17.05.2011 | 12h49


CIDADES

Parentes das vítimas em MT discordam de "condenação"

SONOTÍCIAS  11h40

Um grupo de familiares das vítimas do acidente com Boeing da Gol, que caiu no Nortão, em 2006, deixando 154 mortos, criticou a decisão do juiz federal em Sinop, Murilo Mendes, de converter a pena dos pilotos Joseph Lepore e Jan Paladino a serviços comunitários para instituições brasileiras nos Estados Unidos (onde ambos residem).

De acordo com a assessoria de imprensa do grupo, todos estão "decepcionados e revoltados" com o resultado. O portal Terra informa que Rosane Gutjhar, viúva de uma das vítimas, declara que a justiça não foi feita com a sentença. "Os pilotos vêm ao Brasil, são responsáveis pela morte de 154 pessoas, inclusive do meu marido, e saem ilesos, pois vão cumprir pena comunitária em uma instituição brasileira nos Estados Unidos", expôs.

Para o advogado assistente do Ministério Público Federal, Dante D"Aquino, "por todas as provas apresentadas, nós esperávamos a condenação total, com a pena máxima em regime fechado. Apesar de a pena ser alta, nada adianta substituí-la por serviços comunitários prestados no seu país de origem", afirmou.

Os pilotos ou os familiares têm 5 dias para apresentarem recurso e mais 8 dias para as justificativas e argumentos. Se houver recurso, será analisado pelo Tribunal Regional Federal, em Brasília.

Conforme Só Notícias já informou, a sentença do juiz Murilo Mendes foi divulgada, ontem, no início da noite. Ele também condenou os pilotos a não exerceram a profissão durante o período da condenação. Atualmente, um trabalha para uma companha aérea e, outro, para a mesma empresa de táxi aérea. Murilo se baseou na legislação brasileira para converter a pena e considerou que os pilotos eram réus primários.

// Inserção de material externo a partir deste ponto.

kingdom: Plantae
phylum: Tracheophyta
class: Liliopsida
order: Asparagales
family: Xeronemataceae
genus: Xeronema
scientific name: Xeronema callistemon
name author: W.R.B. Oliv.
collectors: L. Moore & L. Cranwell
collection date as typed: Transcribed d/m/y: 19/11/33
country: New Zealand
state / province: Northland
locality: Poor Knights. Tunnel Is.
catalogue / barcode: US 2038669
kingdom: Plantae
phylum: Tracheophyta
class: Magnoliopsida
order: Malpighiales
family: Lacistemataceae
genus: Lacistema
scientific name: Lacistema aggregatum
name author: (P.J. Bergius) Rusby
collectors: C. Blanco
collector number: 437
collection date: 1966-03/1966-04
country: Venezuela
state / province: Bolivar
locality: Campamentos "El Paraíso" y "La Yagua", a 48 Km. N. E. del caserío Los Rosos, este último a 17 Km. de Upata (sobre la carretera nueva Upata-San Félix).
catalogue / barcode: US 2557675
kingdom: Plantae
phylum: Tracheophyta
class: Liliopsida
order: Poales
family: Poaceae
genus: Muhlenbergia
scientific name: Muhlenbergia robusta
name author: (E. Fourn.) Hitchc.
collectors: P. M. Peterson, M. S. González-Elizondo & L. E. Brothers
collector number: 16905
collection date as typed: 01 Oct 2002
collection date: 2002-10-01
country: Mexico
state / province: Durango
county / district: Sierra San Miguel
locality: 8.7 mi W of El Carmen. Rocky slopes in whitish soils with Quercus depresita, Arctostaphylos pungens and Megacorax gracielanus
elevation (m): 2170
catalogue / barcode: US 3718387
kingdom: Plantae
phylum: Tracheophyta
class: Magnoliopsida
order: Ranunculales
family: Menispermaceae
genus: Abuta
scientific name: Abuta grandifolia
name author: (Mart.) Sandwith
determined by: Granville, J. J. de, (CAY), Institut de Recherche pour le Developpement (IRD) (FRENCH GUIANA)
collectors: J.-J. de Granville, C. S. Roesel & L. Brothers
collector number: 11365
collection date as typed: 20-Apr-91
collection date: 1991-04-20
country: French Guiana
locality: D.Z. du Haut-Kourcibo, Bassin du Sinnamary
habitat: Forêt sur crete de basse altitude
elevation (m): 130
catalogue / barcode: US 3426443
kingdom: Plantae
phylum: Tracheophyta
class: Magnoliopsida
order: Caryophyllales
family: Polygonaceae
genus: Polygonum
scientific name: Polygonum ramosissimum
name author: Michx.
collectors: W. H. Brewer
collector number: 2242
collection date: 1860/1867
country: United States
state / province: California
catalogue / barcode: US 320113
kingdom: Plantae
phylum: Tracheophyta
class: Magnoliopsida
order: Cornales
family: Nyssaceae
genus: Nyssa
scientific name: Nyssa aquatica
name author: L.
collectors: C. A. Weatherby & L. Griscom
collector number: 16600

O magistrado decidiu que "as consequências do crime foram gravíssimas", aponta que os pilotos ficaram cerca de uma hora sem verificar o painel do jato, sem fazer "as checagens necessárias" e "sem exercer com diligência a função de monitoramento da aeronave". Lepore e Paladino não checaram, por exemplo, o equipamento anti colisão. O juiz considerou que o tempo sem conferir os equipamentos é suficiente para "percorrer a extensão de um país". "Uma hora na aviação é tempo de uma eternidade". Ele sentencia também que "a culpabilidade foi além do que seria normal e, se é que não se pode considerá-la gravíssima, não há exagero algum reputá-la grave". O magistrado também destaca a imensa dor sofrida pelos familiares dos 154 passageiros e tribulantes mortos, que estavam no boeing. "Não me sinto confortável para fazer considerações maiores sobre a dor dos familiares" e expressa "extremo respeito pelo sentimento de todos".

A sentença do magistrado saiu poucas semanas após os americanos prestarem depoimentos, por vídeo-conferência.

Brasil

A AFAV (Associação de Familiares e Amigos das Vítimas do Voo 1907) reagiu com revolta e desapontamento à decisão do juiz federal Murilo Mendes, que condenou os pilotos americanos do Legacy. A pena aplicada a Joe Lepore e Jan Paul Paladino foi de quatro anos e quatro meses de prisão, em regime semiaberto, por crime de atentado contra a segurança do transporte aéreo nacional.

O juiz entendeu que os pilotos foram negligentes ao não perceberem as falhas de funcionamento do transponder (equipamento da aeronave que informa localização, altitude e velocidade) e do sistema anticolisão.

Angelita de Marchi, presidente da associação, tinha uma expectativa diferente sobre o resultado: "A Justiça foi muito branda na pena aplicada, que não condiz com uma condenação a pessoas responsáveis pela morte de 154 pessoas", analisa.

Para Marchi, deve ter havido grande pressão dos Estados Unidos sobre a Justiça brasileira: "Com todas as provas, ficou muito claro o que aconteceu e era inevitável a condenação. Houve muita pressão para que a pena fosse abrandada".

"Quando um brasileiro, ou outro cidadão que não é americano, comete um crime nos Estados Unidos, as penas aplicadas são sempre as máximas pedidas, ou até superiores", disse Marchi.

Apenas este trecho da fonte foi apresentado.